:: Tarefas a realizar ::
#1 Responda a estas perguntas sobre o texto acerca da convicção como fundamento da prova:
(a) Quem foram os grandes opositores da convicção como fundamento da prova?
(b) A que ano nos trouxe de volta a pandemia, segundo o autor?
(c) Que país é apresentado como "surpreendente" pelos seus resultados?
#2 Que nomes de lugares aparecem no texto sobre a convicção como fundamento da prova? Indique-os todos.
#3 Prossiga o texto sobre a convicção como fundamento da prova e a pandemia a partir do ponto em que termina.

:: Texto do documento ::
##############################
A convicção como fundamento da prova é um assunto muito discutido no direito e teve como grandes opositores os iluministas que entendiam ser esse um abuso do poder dos juízes. “Eu acho que tens cara de ladrão, logo vais preso até se investigar!”
A prova do crime era livre e arbitrária, e permitia-se que o juiz entendesse como suficiente o que lhe parecia ser, dando origem ao encarceramento ou à limitação de liberdade. A obrigação de fundamentação das provas veio mais tarde, e tornou-se a opção dos países democráticos.
No pico da crise pandémica, e no advento da coação para silenciar os que pensavam diferente – aqueles que então eram denominados negacionistas ou chalupas; os incrédulos para a Igreja Pandémica, que os entendia como inimigos – valia toda a força discriminatória, e valia o antecipar a pena pelo delito não julgado.
O pressuposto é o de que a Comunicação Social deve ser um meio de influência, deve cercear garantias, deve ajudar o populismo penal dos novos fascistas que militam nos partidos, nas facções e nas falanges da nova política.
John Locke (1632-1704) coraria de espanto. Voltaire (1694-1778) rasgaria os seus conselhos aos jornalistas. A pandemia construiu-se de um drama pessoal, com uma banda sonora épica e “amordaçante” que transporta o medo e a insanidade que dele resulta.
Não somos capazes de controlar o vento, não podemos dominar o mar, não conseguimos destruir o avanço dos vírus e a sua relação com a predisposição genética e a sua incorporação na nossa vida. Devemos e tentamos reduzir o custo do seu avanço, mas o seu percurso é como o do mar que quer levar a praia – leva e depois talvez a deixe regressar.
A pandemia trouxe-nos de volta a 1640, com a acusação fundamentada na convicção. Sabemos pouco de quase tudo e a diversidade de actuações permite-nos contradições chocantes. Sabemos que é a primeira pandemia com preferência pelos ricos, pelos doentes bipolares, pela obesidade (que não controlámos em tempo útil).
Sabemos que a morte não dizimou as favelas do México, nem de Luanda, nem de Bombaim.
Sabemos que os resultados da surpreendente Suécia ombreiam, para muito melhor, com os nossos, apesar do que fizemos mais convictamente. A realidade não paga tributo a convicções nem a crenças.
##############################
:: Material fornecido ::
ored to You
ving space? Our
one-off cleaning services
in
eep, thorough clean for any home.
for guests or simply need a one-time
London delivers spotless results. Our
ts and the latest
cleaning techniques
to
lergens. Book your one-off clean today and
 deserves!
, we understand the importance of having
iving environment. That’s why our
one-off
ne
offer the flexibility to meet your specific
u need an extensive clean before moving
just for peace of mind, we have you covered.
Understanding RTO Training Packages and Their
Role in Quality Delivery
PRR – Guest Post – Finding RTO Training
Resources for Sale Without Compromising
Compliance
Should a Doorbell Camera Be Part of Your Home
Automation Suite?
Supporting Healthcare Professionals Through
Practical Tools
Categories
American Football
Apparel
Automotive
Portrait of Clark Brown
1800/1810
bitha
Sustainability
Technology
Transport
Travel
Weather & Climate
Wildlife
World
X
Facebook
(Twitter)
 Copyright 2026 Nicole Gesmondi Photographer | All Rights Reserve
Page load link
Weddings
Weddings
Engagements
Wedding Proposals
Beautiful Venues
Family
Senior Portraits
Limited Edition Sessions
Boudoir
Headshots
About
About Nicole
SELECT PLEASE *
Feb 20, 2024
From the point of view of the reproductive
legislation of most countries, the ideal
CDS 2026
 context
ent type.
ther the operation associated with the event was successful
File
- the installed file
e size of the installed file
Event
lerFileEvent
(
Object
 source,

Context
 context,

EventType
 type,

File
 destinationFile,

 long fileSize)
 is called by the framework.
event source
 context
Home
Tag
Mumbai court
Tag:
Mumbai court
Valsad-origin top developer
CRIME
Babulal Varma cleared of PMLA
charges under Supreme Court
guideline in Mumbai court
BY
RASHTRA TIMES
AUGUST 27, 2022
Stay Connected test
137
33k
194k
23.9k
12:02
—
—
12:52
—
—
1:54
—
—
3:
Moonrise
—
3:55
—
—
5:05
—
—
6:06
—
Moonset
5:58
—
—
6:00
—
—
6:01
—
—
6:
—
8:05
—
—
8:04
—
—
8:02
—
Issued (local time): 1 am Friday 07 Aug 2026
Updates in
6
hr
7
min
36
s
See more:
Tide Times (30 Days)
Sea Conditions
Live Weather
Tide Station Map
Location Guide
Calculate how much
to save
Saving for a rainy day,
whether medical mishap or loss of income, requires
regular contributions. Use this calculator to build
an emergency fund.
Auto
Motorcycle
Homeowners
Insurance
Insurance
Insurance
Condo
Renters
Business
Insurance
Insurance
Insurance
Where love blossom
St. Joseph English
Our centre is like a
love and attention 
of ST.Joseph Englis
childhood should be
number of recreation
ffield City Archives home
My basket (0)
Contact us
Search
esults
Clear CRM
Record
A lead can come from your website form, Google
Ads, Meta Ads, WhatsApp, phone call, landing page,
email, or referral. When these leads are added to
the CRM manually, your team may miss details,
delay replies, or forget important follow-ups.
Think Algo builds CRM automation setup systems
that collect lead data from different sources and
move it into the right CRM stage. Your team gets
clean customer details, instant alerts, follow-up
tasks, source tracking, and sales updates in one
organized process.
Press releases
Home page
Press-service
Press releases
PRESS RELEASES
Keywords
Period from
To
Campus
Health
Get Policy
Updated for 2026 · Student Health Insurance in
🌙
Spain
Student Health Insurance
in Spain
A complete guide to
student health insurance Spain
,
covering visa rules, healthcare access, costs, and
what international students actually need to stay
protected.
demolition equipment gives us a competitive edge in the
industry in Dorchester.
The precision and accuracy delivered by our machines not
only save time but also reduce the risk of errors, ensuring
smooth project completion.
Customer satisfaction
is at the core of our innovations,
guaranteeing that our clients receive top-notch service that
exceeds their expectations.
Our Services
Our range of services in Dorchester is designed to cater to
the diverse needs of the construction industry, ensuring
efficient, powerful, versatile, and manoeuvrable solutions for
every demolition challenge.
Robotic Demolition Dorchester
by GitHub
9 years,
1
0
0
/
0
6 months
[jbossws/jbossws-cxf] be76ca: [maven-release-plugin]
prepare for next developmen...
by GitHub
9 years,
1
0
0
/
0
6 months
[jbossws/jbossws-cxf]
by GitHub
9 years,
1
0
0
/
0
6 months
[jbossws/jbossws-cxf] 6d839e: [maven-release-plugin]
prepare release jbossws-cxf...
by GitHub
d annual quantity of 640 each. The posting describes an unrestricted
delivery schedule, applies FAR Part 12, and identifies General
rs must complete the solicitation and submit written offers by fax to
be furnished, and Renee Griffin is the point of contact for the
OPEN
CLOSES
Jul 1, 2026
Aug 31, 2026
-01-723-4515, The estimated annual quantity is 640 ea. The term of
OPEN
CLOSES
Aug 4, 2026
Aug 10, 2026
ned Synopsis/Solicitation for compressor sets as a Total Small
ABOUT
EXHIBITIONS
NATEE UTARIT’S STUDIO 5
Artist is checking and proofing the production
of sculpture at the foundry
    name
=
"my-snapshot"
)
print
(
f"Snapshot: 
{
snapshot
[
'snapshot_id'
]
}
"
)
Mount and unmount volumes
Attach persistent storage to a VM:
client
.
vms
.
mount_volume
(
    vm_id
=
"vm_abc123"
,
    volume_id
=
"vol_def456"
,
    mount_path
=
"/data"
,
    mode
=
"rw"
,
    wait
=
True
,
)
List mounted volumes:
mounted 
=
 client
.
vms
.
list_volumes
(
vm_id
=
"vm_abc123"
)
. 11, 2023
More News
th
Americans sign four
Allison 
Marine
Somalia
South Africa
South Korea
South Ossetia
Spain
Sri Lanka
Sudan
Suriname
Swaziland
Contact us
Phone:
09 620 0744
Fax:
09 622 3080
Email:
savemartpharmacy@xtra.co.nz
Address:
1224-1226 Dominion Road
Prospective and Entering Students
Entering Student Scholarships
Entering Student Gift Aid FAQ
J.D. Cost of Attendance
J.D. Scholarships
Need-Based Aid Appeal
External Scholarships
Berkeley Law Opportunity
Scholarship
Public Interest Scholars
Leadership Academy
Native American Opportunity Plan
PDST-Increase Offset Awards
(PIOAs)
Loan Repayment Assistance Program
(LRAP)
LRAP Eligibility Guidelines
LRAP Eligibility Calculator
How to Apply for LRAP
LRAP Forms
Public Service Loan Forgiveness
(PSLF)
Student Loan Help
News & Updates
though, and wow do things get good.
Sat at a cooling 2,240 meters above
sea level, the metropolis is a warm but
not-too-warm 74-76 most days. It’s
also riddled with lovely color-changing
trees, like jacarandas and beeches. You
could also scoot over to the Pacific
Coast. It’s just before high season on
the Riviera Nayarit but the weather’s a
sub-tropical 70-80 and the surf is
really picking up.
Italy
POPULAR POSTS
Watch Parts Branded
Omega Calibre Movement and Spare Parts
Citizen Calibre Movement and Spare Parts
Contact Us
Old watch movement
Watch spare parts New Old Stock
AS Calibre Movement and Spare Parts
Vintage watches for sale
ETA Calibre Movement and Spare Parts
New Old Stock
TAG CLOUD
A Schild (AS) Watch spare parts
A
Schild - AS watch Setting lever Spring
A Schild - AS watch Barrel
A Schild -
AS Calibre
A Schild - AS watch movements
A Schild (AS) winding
##############################
:: Respostas dadas ::
#1
(a) Os iluministas.
(b) A 1640.
(c) A Suécia.

#2 México, Luanda, Bombaim, Suécia.

#3
Sabemos que os jovens do futebol foram testados incessantemente e não conhecemos nenhum caso em cuidados intensivos.
Sabemos que foi permitido ao Facebook filtrar expressão, invocar verdades como regra de discurso. O fascismo das multinacionais foi pedido e advogado por cientistas incultos; foi júbilo quando taparam a boca a Trump.
Está legitimado agora pela esquerda o seu próprio silêncio quando o poder mudar de mãos. Aqui bate todo o erro para o qual Agamben, Slavoj Žižek, e vários outros pensadores, têm alertado nesta deriva autoritária que o medo – a emoção primária – justifica.
Neste contexto se enquadra o discurso que ouço quase de queixo caído aos que querem prender os que recusam vacinas, os que querem cercas sanitário-políticas aos opositores, que pretendem tornar asséptica a vida.
Embebidos em medo construído por perigosos servidores da convicção como as televisões e alguns jornais, eles defendem obrigações de separação – muros, portanto, legislação penalizadora do incumprimento, a recusa de tratamento em quem não pensa como eles.
Não lia nada tão fascista desde a minha infância!
Amanhã mandam prender os diabéticos tipo II, exigem chicotadas aos fumadores, recusam internamento aos alcoólicos, tudo gente merecedora do castigo por não se absterem!
Vai ser difícil despir máscaras aos medrosos, aos assustados, aos convencidos. Mesmo se, por exemplo, a realidade numérica diz que morrem três milhões de tuberculose por ano e 2,5 milhões de covid por ano… Vantagem para a tuberculose, e pior ainda foi a enorme vantagem das mortes por doença vascular (AVC, enfarte) no mesmo período.